Jessica Lock, 13, and her mother Shelley at their Aberfoyle Park home. Picture: Nigel Parsons Source: Sunday Mail (SA)
TWO months ago, Jessica Lock was a typical 13-year-old – outgoing, healthy and happy.
Yet now she is a stranger in her own home, racked by an array of mysterious ailments.
A week after being administered in February with the anti-cervical cancer vaccine Gardasil at her school, the teenager began fainting and experiencing strong head pains – and her parents say she has lapsed into a semi-permanent, child-like state.
Mother Shelley Lock believes her daughter suffered a severe and extremely rare reaction to Gardasil but said public hospital staff had been unwilling to examine a link, with one doctor inferring Jessica’s condition was psychosomatic.
"It is frustrating because she was completely healthy before this, she had no stress, had just started Year 8 and was meeting new friends, has a good family, so to have it inferred that it was just stress or psychological was very frustrating," Mrs Lock said.
Exhaustive tests ruled out other potential causes such as brain tumours. However, Jessica’s condition continued to deteriorate.
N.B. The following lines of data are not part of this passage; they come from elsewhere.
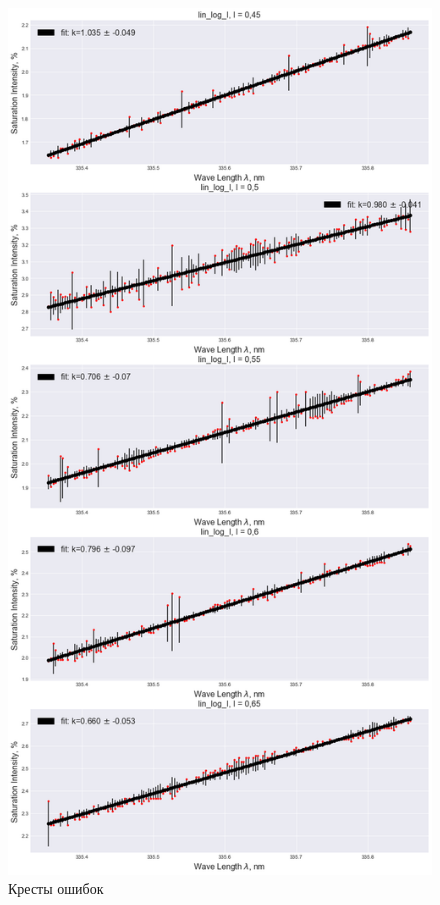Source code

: \documentclass[a4paper,12pt]{article}
\begin{document}
\newpage
	\begin{figure}[H]
		\begin{center}
			\includegraphics[scale=0.4]{I_dep_error}
			\caption{ Кресты ошибок}
		\end{center}
	\end{figure}
	
\end{document}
"She had an episode where she didn’t know we were mum and dad, she was hysterical and screaming and we rang Flinders while she was in that state and they said there was nothing they could do to treat her and to not bother bringing her in," Mrs Lock said.
"Every now and then she comes lucid. like on Monday morning, she woke up and sat and cried for five minutes because she couldn’t remember the whole weekend, so she has her moments where she is aware that things are not right."
Mrs Lock said she found online testimonials from the US and Australia by women and girls who say they have experienced similar symptoms after being given Gardasil.
Jessica is now being treated by a toxicologist, who has said she suffered neurological damage because of an inherited susceptibility to metals contained in the vaccine, which has been administered to about 23,000 South Australian schoolgirls as part of a government program since 2008.
"we have no prognosis as to whether we are going to get her back completely well, but certainly we’re doing everything we can and at least the doctors who acknowledge there is a problem are doing what they can," Mrs Lock said.
SA Health chief public health officer Steve Christley said in the past two years there had been 29 reports of adverse reactions to Gardasil, most of which were mild and did not require hospital treatment.
"the common side-effects for Gardasil include soreness, swelling and redness at the injection site and headache, nausea, dizziness and vomiting," he said. "There has been no link proven between neurological disease and the vaccine."
After being contacted by the Sunday Mail, SA Health said doctors at the Women’s and Children’s Hospital’s special immunisation clinic would now examine Jessica for possible links to the vaccine.
Mrs Lock said she was not on the bandwagon of anti-vaccine.
"the concept of vaccinating people against life-threatening illnesses is obviously a good thing – there just needs to be some serious awareness of people’s prior susceptibility in reacting to them or just safer practices in general on how we vaccinate," she said.